» **Texto extraído**:

= = = = =

En síntesis, la retórica políticamente correcta según la cual los imperios fueron un desastre completo para las poblaciones colonizadas no puede aceptarse de manera acrítica. Demasiada evidencia sugiere que, a pesar de los males que ciertamente existieron, hubo beneficios del proceso colonizador para los nativos tanto en términos de progreso económico y social como moral. Una correcta evaluación de esa etapa de la historia humana debe abrirse a una discusión basada en la evidencia, la que bien podría concluir que este fue detrimental si es lo suficientemente sólida. Lo que no es admisible es asumir como un dogma de fe que los imperios fueron nefastos y pretender desde ahí clausurar un debate altamente complejo que merece ser situado en el contexto histórico pertinente. Tampoco puede hablarse de la culpa occidental por los crímenes cometidos sin reconocer que los males perpetrados por los occidentales eran también comunes, e incluso más extendidos, en otras culturas y que fue precisamente la civilización occidental, con su filosofía liberal y humanista, la única que puso fin a muchos de ellos, pagando un elevadísimo precio en el proceso. La ventaja moral occidental fue sintetizada por el profesor de Oxford Larry Siedentop en los siguientes términos:

Como otras culturas, la occidental se encuentra basada en creencias. Pero a diferencia de la mayoría de las otras, las creencias occidentales privilegian la idea de igualdad. Y es la preeminencia de la igualdad —de una premisa que excluye diferencias permanentes de estatus y la adscripción de opiniones autoritativas de personas o grupos— lo que fundó el estado secular y la idea de derechos naturales. Así, el único derecho de nacimiento reconocido por la tradición liberal es la libertad individual, y el cristianismo jugó un rol decisivo en ello743.

= = = = =

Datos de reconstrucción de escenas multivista
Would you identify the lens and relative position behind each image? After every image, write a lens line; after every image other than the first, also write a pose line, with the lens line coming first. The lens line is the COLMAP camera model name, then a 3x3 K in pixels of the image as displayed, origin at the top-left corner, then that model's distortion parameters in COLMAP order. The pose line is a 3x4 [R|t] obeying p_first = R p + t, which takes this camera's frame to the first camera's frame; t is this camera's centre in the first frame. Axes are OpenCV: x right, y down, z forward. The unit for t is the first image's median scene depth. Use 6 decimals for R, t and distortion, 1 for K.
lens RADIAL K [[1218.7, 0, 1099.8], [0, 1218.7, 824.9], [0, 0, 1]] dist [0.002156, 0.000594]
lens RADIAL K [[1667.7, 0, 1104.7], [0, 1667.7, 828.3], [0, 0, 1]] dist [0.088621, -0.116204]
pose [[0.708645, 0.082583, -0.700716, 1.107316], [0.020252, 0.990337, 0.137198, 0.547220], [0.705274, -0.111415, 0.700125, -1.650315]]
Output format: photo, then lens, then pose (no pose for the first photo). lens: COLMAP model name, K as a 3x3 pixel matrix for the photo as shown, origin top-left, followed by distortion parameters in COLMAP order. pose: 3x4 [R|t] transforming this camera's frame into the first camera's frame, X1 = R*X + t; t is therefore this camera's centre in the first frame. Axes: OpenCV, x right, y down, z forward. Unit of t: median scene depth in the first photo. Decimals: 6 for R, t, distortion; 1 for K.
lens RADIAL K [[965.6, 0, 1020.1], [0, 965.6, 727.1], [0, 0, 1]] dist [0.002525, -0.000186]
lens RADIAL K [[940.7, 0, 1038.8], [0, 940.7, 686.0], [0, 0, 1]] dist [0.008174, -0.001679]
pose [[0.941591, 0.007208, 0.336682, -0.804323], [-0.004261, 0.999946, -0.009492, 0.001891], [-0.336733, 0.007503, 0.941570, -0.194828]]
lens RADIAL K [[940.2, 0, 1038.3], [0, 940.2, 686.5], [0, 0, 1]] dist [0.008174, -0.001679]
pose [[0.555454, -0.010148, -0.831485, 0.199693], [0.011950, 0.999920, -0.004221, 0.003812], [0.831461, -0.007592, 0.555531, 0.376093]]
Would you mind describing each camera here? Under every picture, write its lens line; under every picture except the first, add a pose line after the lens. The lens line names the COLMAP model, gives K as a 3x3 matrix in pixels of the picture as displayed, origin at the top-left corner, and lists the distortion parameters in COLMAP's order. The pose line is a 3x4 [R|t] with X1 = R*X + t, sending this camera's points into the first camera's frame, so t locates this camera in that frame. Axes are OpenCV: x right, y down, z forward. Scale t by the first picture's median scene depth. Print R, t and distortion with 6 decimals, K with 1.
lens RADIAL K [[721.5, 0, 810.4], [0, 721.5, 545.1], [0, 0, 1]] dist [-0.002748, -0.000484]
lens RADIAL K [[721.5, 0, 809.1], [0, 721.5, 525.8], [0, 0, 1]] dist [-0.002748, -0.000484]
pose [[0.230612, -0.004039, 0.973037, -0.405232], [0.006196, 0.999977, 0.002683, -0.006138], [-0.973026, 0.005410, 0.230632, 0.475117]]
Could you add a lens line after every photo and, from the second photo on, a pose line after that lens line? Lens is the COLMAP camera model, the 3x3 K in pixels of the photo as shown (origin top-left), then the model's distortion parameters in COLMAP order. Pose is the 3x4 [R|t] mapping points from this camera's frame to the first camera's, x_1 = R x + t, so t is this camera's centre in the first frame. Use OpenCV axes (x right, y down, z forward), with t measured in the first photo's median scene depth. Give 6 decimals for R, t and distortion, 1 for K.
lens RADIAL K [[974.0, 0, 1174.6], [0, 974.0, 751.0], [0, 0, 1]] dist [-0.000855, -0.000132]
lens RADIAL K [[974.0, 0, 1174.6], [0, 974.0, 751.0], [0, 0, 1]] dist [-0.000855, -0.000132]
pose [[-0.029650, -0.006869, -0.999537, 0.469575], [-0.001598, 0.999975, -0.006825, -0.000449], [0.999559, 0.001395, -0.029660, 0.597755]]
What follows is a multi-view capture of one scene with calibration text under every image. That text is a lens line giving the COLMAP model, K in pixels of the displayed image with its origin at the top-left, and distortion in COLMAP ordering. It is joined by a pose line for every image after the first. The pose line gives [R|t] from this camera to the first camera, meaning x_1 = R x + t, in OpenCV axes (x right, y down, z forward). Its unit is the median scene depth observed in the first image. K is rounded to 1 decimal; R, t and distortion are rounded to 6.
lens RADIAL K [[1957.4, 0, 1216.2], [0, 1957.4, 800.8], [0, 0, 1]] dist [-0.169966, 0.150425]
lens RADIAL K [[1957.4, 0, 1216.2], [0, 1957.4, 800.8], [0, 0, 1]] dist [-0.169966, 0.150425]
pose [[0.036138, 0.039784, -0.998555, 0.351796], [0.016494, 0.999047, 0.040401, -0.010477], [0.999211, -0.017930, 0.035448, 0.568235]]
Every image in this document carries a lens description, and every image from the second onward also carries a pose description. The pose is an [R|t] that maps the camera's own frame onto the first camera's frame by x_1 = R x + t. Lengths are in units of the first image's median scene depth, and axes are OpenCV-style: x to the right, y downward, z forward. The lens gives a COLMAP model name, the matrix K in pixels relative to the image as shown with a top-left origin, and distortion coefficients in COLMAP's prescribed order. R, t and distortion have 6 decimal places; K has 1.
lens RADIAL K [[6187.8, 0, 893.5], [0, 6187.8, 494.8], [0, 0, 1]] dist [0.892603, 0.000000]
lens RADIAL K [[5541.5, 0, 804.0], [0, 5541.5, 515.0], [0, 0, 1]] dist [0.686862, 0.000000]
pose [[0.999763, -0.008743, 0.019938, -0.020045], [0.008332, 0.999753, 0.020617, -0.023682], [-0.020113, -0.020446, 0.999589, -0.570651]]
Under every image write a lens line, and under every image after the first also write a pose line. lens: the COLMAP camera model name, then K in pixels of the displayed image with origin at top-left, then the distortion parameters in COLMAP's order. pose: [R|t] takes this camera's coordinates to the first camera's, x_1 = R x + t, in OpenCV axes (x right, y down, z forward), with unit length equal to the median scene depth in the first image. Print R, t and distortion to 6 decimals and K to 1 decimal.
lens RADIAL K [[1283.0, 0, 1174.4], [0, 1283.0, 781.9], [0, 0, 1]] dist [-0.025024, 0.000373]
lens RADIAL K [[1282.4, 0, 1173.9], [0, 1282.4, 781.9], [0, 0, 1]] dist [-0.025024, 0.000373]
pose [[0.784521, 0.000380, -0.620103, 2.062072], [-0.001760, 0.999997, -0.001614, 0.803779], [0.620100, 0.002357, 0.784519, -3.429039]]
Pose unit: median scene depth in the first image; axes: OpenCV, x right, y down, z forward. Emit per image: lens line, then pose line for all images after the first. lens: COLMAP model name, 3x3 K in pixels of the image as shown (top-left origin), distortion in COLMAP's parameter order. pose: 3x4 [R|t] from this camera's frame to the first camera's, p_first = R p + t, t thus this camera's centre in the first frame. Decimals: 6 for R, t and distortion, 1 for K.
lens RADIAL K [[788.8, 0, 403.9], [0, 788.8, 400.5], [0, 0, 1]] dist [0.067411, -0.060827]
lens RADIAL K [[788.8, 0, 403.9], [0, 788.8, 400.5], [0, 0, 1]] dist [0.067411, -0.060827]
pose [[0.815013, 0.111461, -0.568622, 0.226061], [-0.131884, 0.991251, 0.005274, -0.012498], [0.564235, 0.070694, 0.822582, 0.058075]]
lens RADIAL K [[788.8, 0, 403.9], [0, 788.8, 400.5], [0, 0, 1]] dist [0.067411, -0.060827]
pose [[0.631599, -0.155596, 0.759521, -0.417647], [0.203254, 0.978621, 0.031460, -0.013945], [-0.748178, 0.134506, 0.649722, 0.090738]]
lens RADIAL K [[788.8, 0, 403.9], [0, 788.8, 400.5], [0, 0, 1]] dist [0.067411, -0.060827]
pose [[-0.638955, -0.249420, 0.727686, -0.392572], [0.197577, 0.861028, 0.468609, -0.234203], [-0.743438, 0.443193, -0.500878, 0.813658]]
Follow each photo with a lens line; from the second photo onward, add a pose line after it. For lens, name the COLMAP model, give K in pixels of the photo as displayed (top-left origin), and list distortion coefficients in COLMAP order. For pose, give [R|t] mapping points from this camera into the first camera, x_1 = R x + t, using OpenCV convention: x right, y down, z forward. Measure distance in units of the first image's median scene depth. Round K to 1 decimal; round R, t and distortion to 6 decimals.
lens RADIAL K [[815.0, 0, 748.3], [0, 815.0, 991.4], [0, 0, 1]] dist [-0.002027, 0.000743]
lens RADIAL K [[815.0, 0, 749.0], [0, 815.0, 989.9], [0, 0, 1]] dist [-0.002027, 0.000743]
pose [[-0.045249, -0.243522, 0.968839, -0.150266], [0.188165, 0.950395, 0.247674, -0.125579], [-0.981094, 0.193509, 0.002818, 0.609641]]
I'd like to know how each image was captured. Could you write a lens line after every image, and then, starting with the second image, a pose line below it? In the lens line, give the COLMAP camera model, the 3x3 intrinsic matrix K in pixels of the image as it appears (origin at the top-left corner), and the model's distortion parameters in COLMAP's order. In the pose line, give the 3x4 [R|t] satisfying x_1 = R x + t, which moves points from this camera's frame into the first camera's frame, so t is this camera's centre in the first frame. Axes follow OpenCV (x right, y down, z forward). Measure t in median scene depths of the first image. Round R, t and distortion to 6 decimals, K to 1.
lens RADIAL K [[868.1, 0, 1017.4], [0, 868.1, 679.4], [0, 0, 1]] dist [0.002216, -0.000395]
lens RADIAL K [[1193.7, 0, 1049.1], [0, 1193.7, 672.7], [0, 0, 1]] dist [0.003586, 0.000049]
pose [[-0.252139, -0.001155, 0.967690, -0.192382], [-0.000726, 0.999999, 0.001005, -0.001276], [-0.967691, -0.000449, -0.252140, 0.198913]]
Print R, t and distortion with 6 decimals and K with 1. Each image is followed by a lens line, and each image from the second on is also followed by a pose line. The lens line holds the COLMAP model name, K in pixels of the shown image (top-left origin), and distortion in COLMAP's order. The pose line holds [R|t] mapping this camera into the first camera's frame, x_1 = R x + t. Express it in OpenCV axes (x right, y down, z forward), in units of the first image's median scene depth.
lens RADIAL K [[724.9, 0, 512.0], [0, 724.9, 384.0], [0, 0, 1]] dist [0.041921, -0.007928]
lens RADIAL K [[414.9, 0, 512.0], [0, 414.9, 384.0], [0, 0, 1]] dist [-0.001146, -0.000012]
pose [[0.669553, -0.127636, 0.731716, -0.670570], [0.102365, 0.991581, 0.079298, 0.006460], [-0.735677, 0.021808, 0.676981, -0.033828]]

= = = = =

» **Consignas de trabajo**:
1/ Actualiza el fragmento del texto sobre los imperios que comienza con las palabras "Como otras culturas, la" y concluye con "decisivo en ello743.". Sustituye en él "creencias" por "convicciones".
2/ Redacta de forma más breve el párrafo del texto sobre los imperios que empieza con "Como otras culturas, la occidental". Conserva sus datos principales.
3/ Responde las siguientes preguntas sobre el texto acerca de los imperios:
(a) ¿De qué universidad es profesor Larry Siedentop?
(b) ¿En qué términos hubo beneficios del proceso colonizador para los nativos?
(c) ¿Qué fundó la preeminencia de la igualdad?

» **Respuestas por apartado**:
1/
Como otras culturas, la occidental se encuentra basada en convicciones. Pero a diferencia de la mayoría de las otras, las convicciones occidentales privilegian la idea de igualdad. Y es la preeminencia de la igualdad —de una premisa que excluye diferencias permanentes de estatus y la adscripción de opiniones autoritativas de personas o grupos— lo que fundó el estado secular y la idea de derechos naturales. Así, el único derecho de nacimiento reconocido por la tradición liberal es la libertad individual, y el cristianismo jugó un rol decisivo en ello743.

2/ La cultura occidental, como otras, se basa en creencias, pero privilegia la igualdad. Esa preeminencia de la igualdad excluye diferencias permanentes de estatus y opiniones autoritativas de personas o grupos. Ella fundó el estado secular y la idea de derechos naturales. Por eso la tradición liberal solo reconoce como derecho de nacimiento la libertad individual, y en ello el cristianismo tuvo un rol decisivo.

3/
(a) De Oxford.
(b) En términos de progreso económico y social, y también moral.
(c) El estado secular y la idea de derechos naturales.